Although Americans fought mass murderers in World War Two, by the latter half of the 20th century the country was encountering a new breed of homegrown maniac: the serial killer. The media turned these criminals into instant celebrities. Unlike mass murderers like Pol Pot or Hitler or even the homegrown Timothy McVeigh, serial killers often don’t have a political ideology. Legitimized mass murderers like Pot Pot or Hitler historically lead a country with appointed department heads of torture, displacement, and terror. In this way genocide operates as an ideology. Serial killers, however, are the dilettantes of strategic homicide: they still have to keep their day jobs.
By now, the trope of the alienated white male who turns his basement into a boutique of butchery is as familiar as the fangs of a vampire or the claws of a werewolf. Serial killers, with their supposedly complex psychology and elaborate rituals, are the modern monster, made all the more thrilling for their documented existence. One of the first serial killers to seize media attention was Jack the Ripper, whose grotesque murder of five prostitutes in a squalid district of 1888 London became news because of the apparent anatomical knowledge of the killer. The idea that an educated and therefore probably wealthy person, as opposed to a run-of-the-mill impoverished fiend, could commit such atrocities was captivating because it upended the social order. The ruling class, it seemed, wasn’t entirely hunky dory.

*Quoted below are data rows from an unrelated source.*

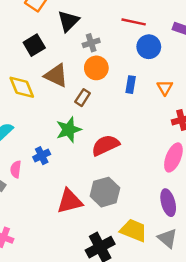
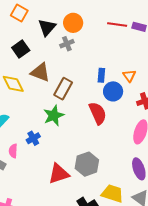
red line: (134, 22) -> (117, 25), moved
blue circle: (149, 47) -> (113, 91), moved
orange circle: (96, 68) -> (73, 23), moved
brown rectangle: (83, 98) -> (63, 89), size x1.5
red semicircle: (105, 145) -> (98, 113), moved, turned 95

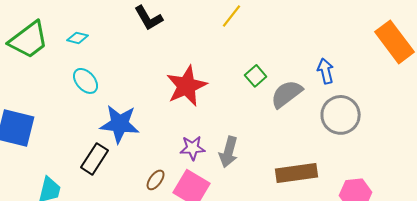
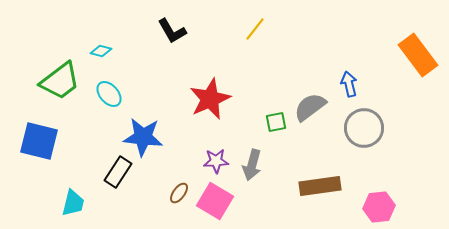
green trapezoid: (29, 40) -> (60, 81), moved
green square: (256, 76) -> (276, 122), moved, turned 30

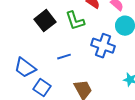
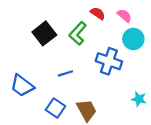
green L-shape: (75, 21) -> (78, 33), turned 60
blue square: (42, 88) -> (55, 108), moved

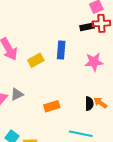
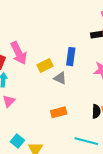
gray triangle: (17, 94) -> (60, 78), moved, turned 48

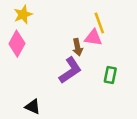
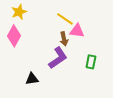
yellow line: (99, 23) -> (65, 19), moved, turned -36
black triangle: (33, 107) -> (32, 79), moved, turned -32

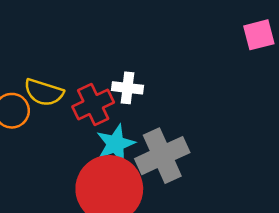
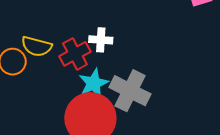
gray cross: (162, 156) -> (130, 91), turned -36

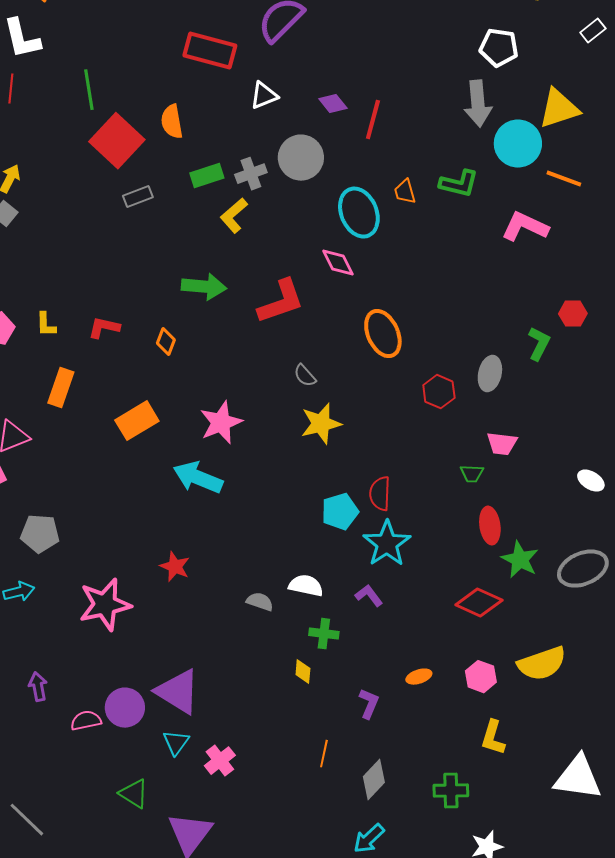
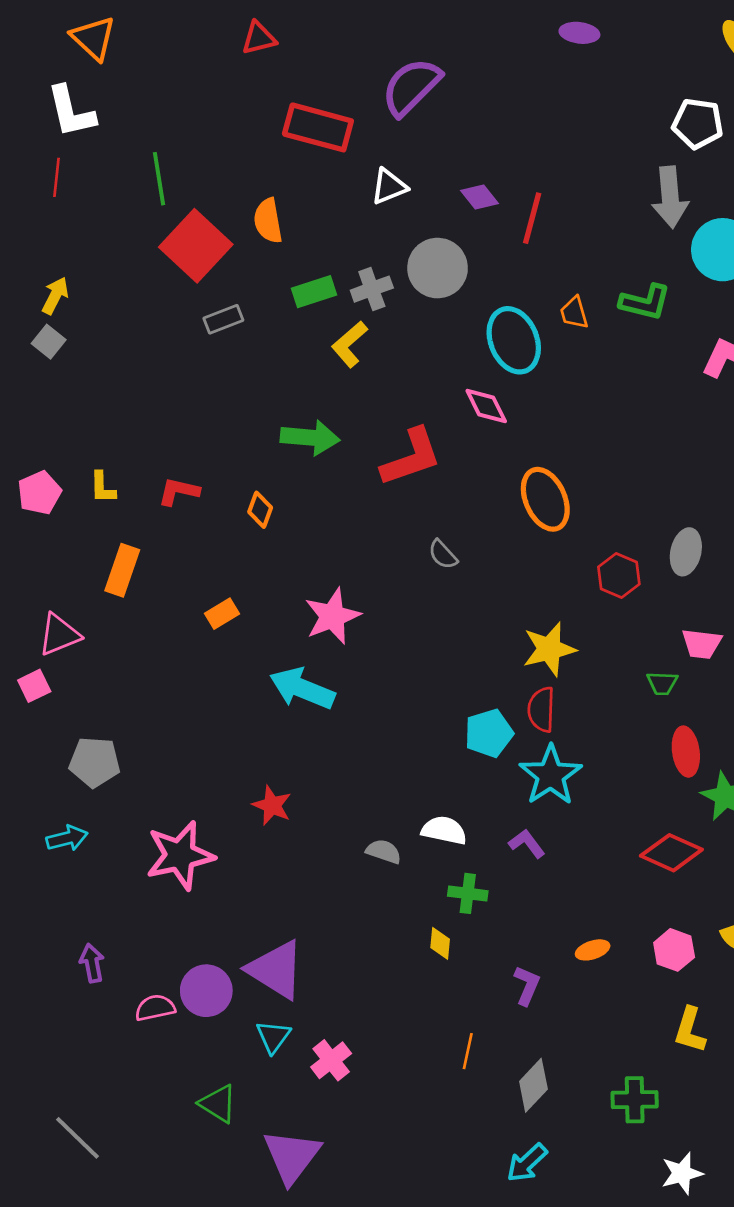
orange rectangle: (137, 421) -> (222, 614), size x0.6
yellow star: (321, 424) -> (549, 649), moved

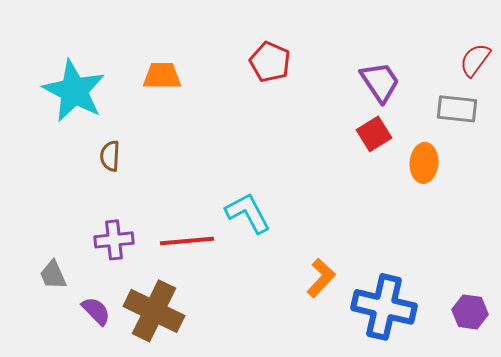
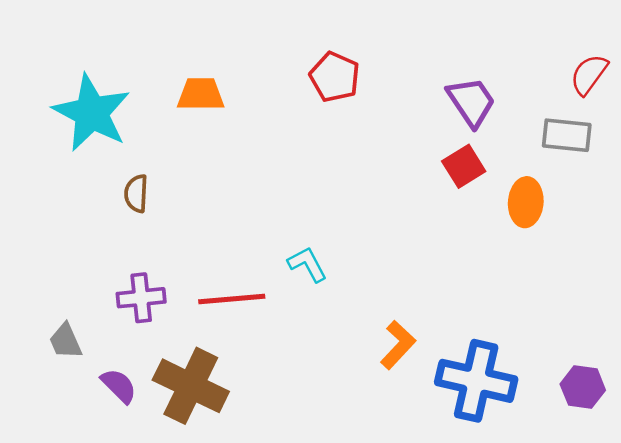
cyan L-shape: (248, 213) -> (307, 264), size x0.7

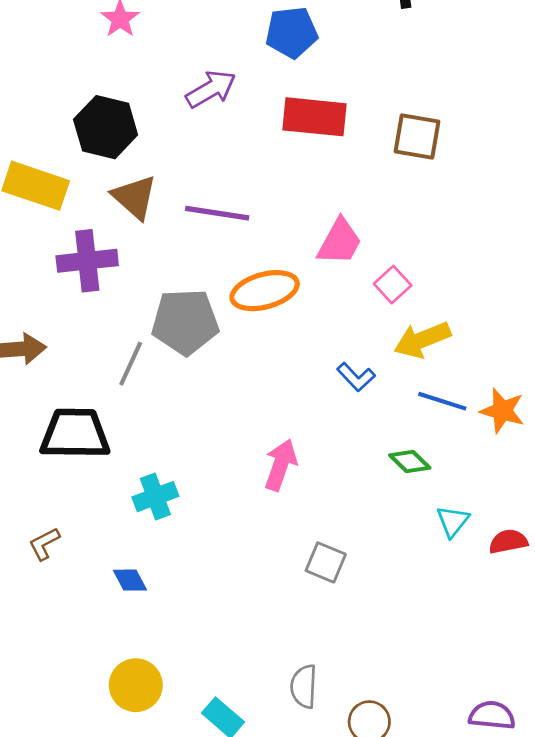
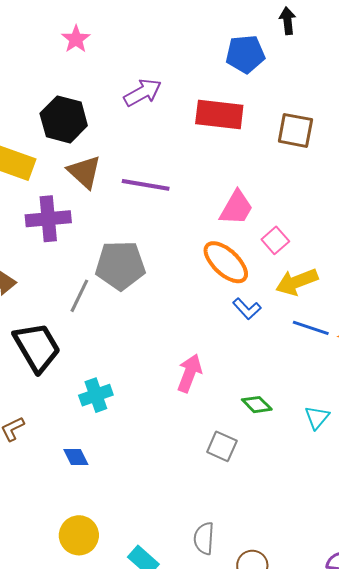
blue pentagon: (292, 32) -> (245, 54), moved
orange ellipse: (265, 291) -> (226, 262), moved, turned 57
black trapezoid: (75, 434) -> (37, 347), turned 58
green diamond: (410, 461) -> (257, 405), moved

Cinematic adaptations of the Ripper story exist as early as 1927, with Alfred Hitchcock’s The Lodger: A Story of the London Fog, and have continued throughout the decades, including 1988’s centennial anniversary of the murders via Jack’s Back, a B-movie notable chiefly for featuring a smoldering James Spader as a disaffected shoe store manager turned inadvertent detective. But these portrayals, although they did try to solve the case, were more focused on the atmosphere of terror unleashed by the murders and less on the psychology of the killer, as Jack the Ripper has always been an unfathomable abomination, a void into which society’s fears about the breakdown of civilization can be projected.
It was with 1986’s Manhunter and 1991’s The Silence of the Lambs that understanding the psychology of the man behind the murderer became a staple of pop culture.